If you wanted to know why I ended up switching my minor from Writing to Applied Mathematics, the only explanation I can provide is, “the heart wants what it wants”. At some point in my writing classes, I found myself growing bored, and as a way of entertaining myself, I would start scribbling down and solving math equations in my notebook. The joy of solving a mathematical problem was a feeling that not even my enjoyment of writing could parallel. The writing classes at that point also required us to perform, in my opinion, tedious exercises that I did not see value in. In hindsight, I probably should have just been a better writing student by bearing through the monotony, but that 19-year-old version of me had other plans.

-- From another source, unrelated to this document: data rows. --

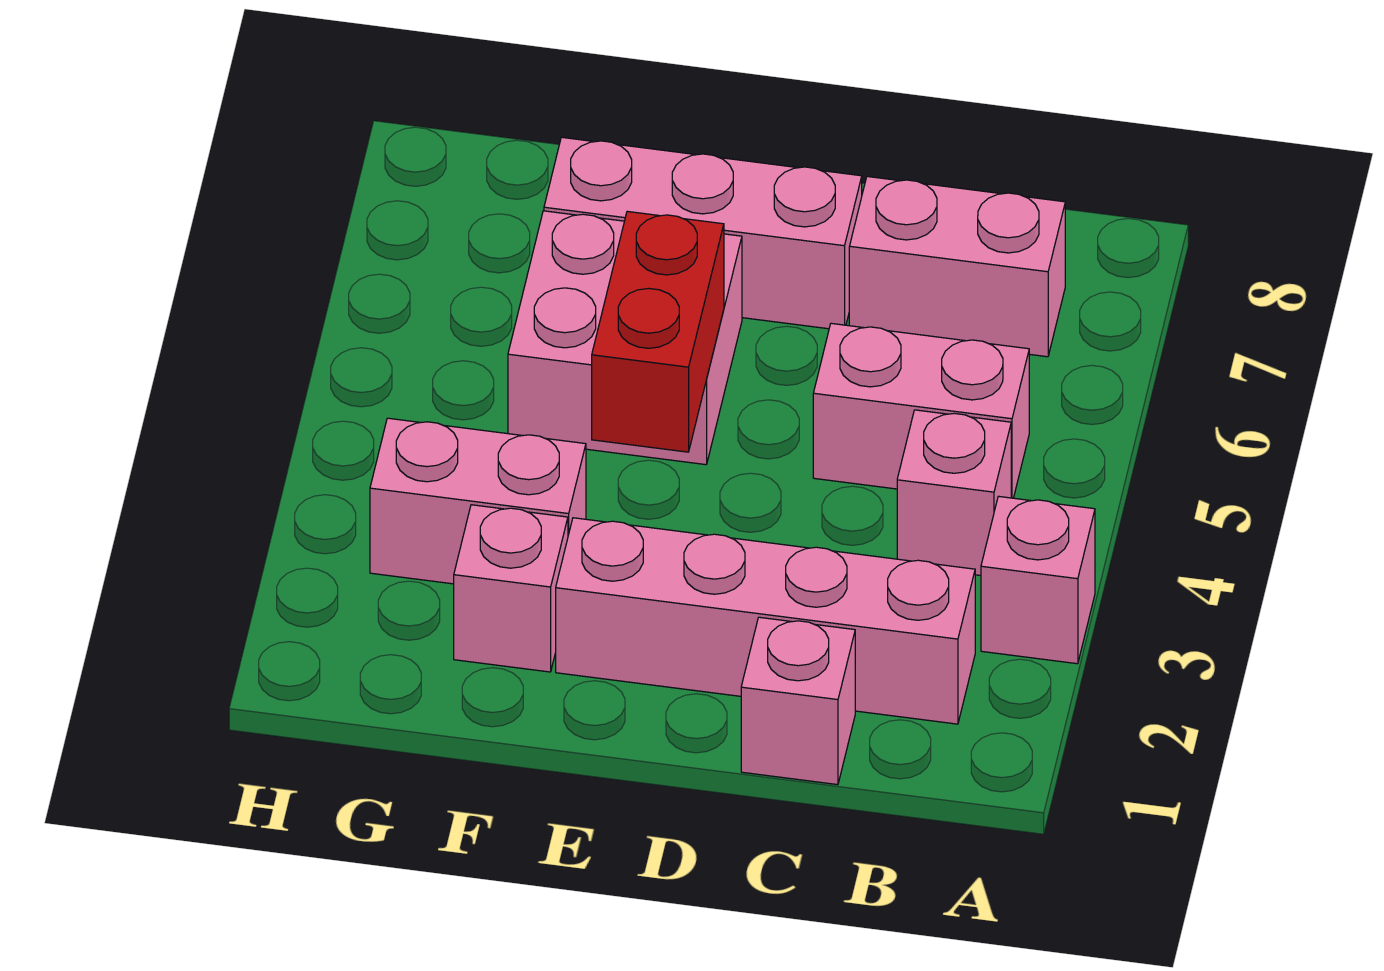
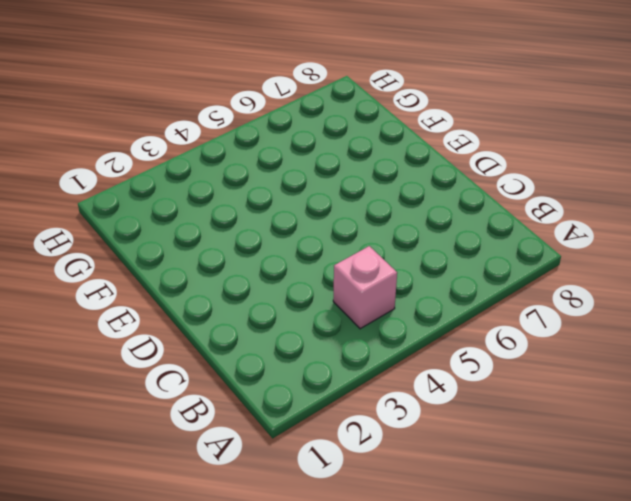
none -> pink 1x1 brick [981,496,1095,664]
none -> pink 1x4 brick [556,518,975,724]

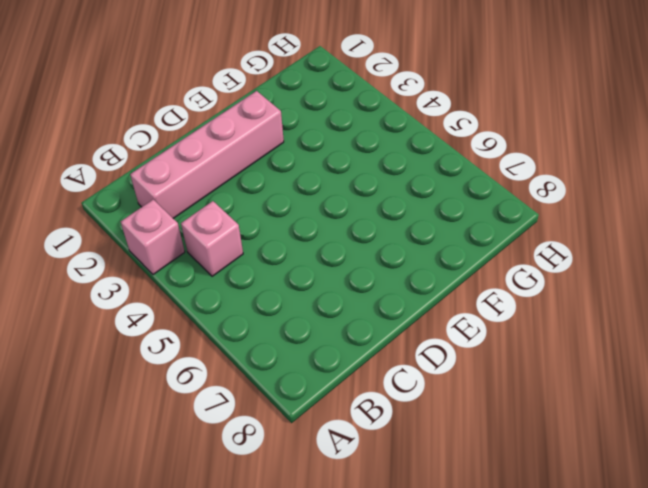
none -> pink 1x2 brick [813,323,1029,498]
none -> pink 1x2 brick [849,176,1065,357]

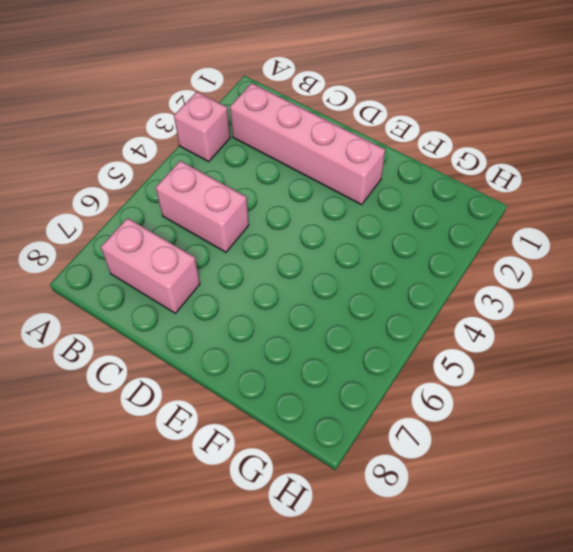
none -> pink 1x1 brick [897,410,1011,576]
none -> pink 1x1 brick [741,617,855,785]

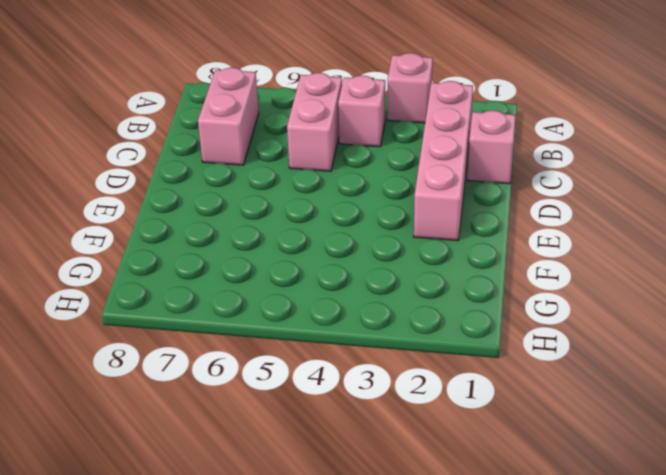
none -> pink 1x3 brick [544,137,862,329]
none -> pink 2x2 brick [508,211,742,465]

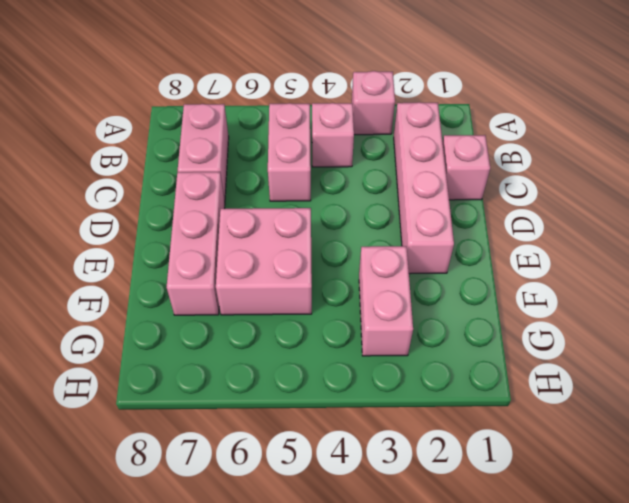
none -> pink 1x1 brick [454,505,568,672]
none -> red 1x2 brick [592,211,724,452]

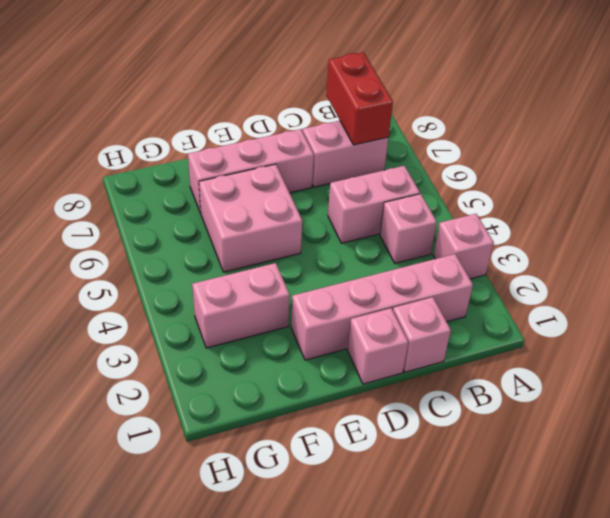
red 1x2 brick [326,52,393,145] -> red 1x2 brick moved to [592,211,724,452]
pink 1x1 brick [348,308,408,384] -> pink 1x1 brick moved to [454,505,568,672]

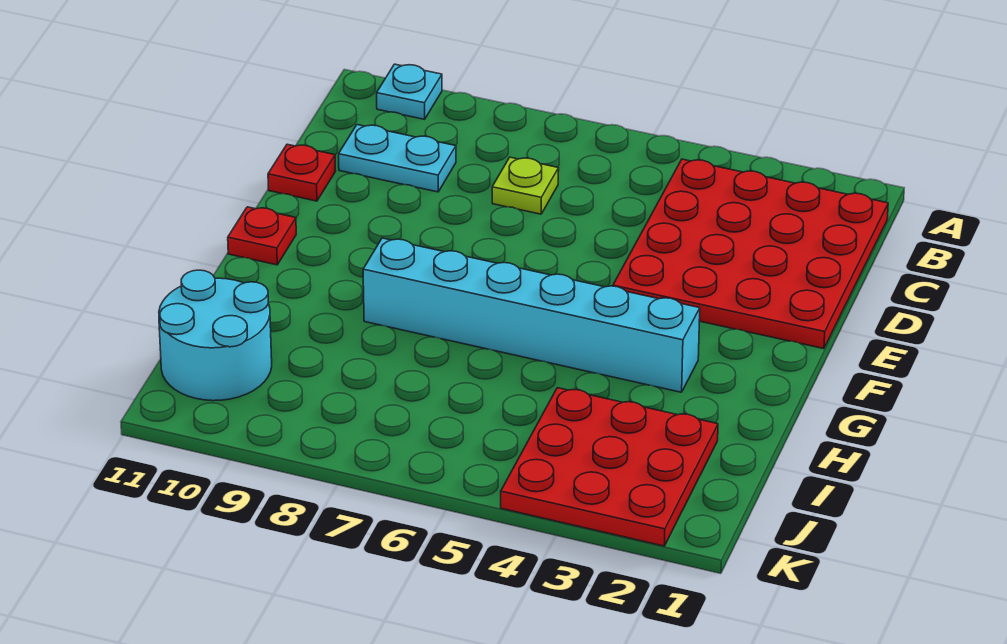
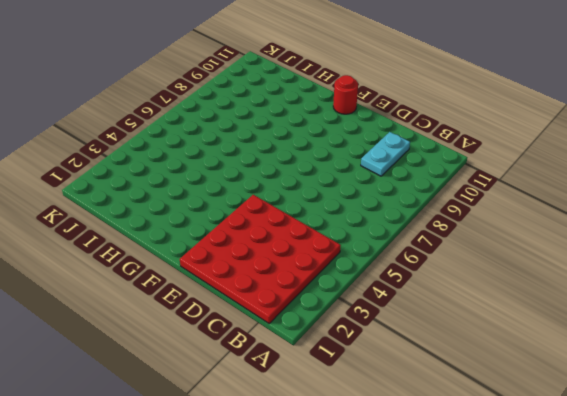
red 1x1 round brick [333,75,358,114] -> red 1x1 plate [228,207,296,265]
none -> cyan 1x1 plate [377,64,442,119]
none -> lime 1x1 plate [492,157,559,214]

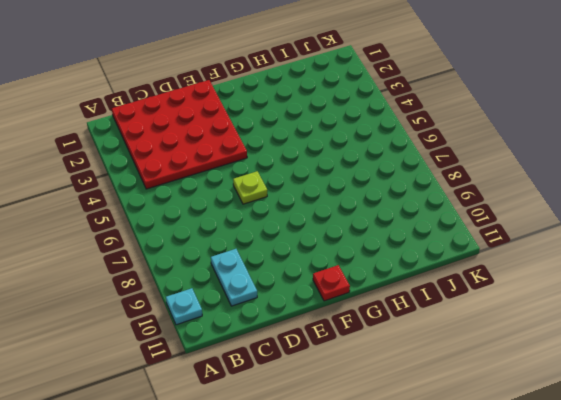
lime 1x1 plate [233,171,267,204] -> lime 1x1 plate moved to [492,157,559,214]
none -> red 1x1 plate [268,144,336,201]
none -> cyan 1x6 brick [363,238,700,392]

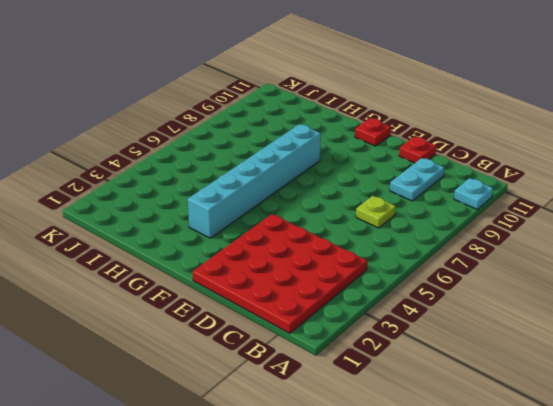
none -> red 3x3 plate [501,388,718,546]
none -> cyan 2x2 round brick [159,270,272,401]

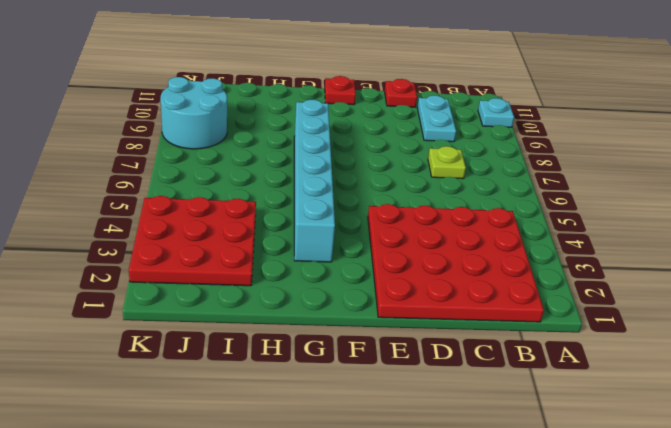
cyan 2x2 round brick [161,77,227,149] -> cyan 2x2 round brick moved to [159,270,272,401]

He wanted to go all-in on physics and math, and so that brief period as a Writing minor came to an end.

 

Is there a lesson to all of this? Maybe it’s to not give up on something so easily. Or maybe it’s to go with your gut. Would my life be dramatically more different if I didn’t switch my minor? I’ll never know for sure. I do know, however; that having the Applied Math minor reinforced a lot of the physics I learned and served me well when the mathematics got “turned up to 11” in my graduate physics courses. In the end, the person we are is simply the product (Or maybe the sum? Can a mathematician get back to me on this?) of the decisions and indecisions in our respective lives. Perhaps, in another life, I stuck with the Writing minor and used that in tandem with my physics major to become a science writer for a magazine immediately after I graduated UC Merced. Or maybe I ended up becoming a best-selling science-fiction novelist (not likely)! Regardless of what I could have been, I just try to accept who I currently am: an ever-changing human in an ever-changing world, just trying his best to navigate the journey that is his life.